„Das Warten des Gerechten wird Freude werden“
Zum Vatertag sollte es frische Semmeln geben. Noch vor 8 Uhr ging ich zum Bäcker, um nicht lange warten zu müssen. Dennoch stand ich 25 Minuten an, bis ich endlich an der Spitze der langen Schlange angekommen war und bedient wurde. Gott sei Dank gab es reichlich Backware.
Ich warte nicht gerne. Stattdessen will ich die Dinge zügig und effektiv hinter mich bringen, um mich dann Neuem zuwenden zu können. Doch in diesen Wochen muss ich häufig warten. Wenn es stimmt, dass jede Krise auch besondere Chancen in sich birgt, dann ist es für mich auch die
Gelegenheit, das Warten neu einzuüben. Geprägt von einem Alltag, der von Schnelligkeit und perfektem Service bestimmt ist, bin ich das nicht gewöhnt. Es erinnert mich eher an Szenen aus den Nachkriegsjahren oder dem Leben in der DDR. Und doch ahne ich, dass die innere Bereitschaft zu warten mein Leben bereichern würde.
In der Weisheit des Alten Testaments findet sich dazu ein besonderer Hinweis: „Das Warten des Gerechten wird Freude werden.“(Sprüche 10, 28) In diesen wenigen Worten sind langjährige Lebenserfahrungen zusammengefasst. Wer bereit ist, zu warten, erlebt das Erwartete in der Regel viel bewusster und tiefer. Ganz anders derjenige, für den alles immer gleich verfügbar sein muss. Wer bereit ist, zu warten, kann erleben, wie sich das Warten in Freude verwandelt. Und dieser Perspektivenwechsel beginnt nicht erst, wenn das Erwartete endlich eintritt, sondern bereits vorher. Daran erinnert uns das schöne Wort „Vorfreude“.

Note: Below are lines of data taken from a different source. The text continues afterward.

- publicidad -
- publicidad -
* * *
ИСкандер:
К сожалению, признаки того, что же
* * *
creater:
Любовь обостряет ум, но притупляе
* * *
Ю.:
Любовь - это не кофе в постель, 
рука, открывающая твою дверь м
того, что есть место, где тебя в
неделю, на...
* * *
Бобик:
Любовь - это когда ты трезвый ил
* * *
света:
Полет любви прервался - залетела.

Doch wer sind die Gerechten? Damit meint das Alte Testament all die Menschen, die auf Gott vertrauen. In diesem Zusammenhang bedeutet das wohl, dass ich keine Angst habe, zu kurz zu kommen oder etwas Wichtiges zu versäumen, wenn ich warten muss. Gott wird dafür sorgen, dass mir die Zeit des Wartens nicht zum Nachteil wird. Und zugleich hat Gerechtigkeit natürlich immer auch damit zu tun, das Wohl meiner Nächsten mit im Blick zu haben und falsche Verdächtigungen zu vermeiden. Beides gehört zusammen, wie die zwei Seiten einer Münze. Womöglich gehen wir mit Blick auf die Corona-Krise
gerade in eine neue Phase. Verständlicherweise wollen viele, dass das Warten schnell beendet wird und alle Einschränkungen wegfallen. Andererseits haben wir es mit einer Art von Gefährdung zu tun, die uns noch länger begleiten wird. Die Fortsetzung von Vorsichtsmaßnahmen wird auch weiterhin verbunden sein mit Situationen, die uns Geduld und die Bereitschaft zum Warten abverlangen. Sind wir dazu bereit? Können wir darin auch eine Chance erkennen? Fragen, die vielleicht auch die Schlange beim Bäcker verkürzen können.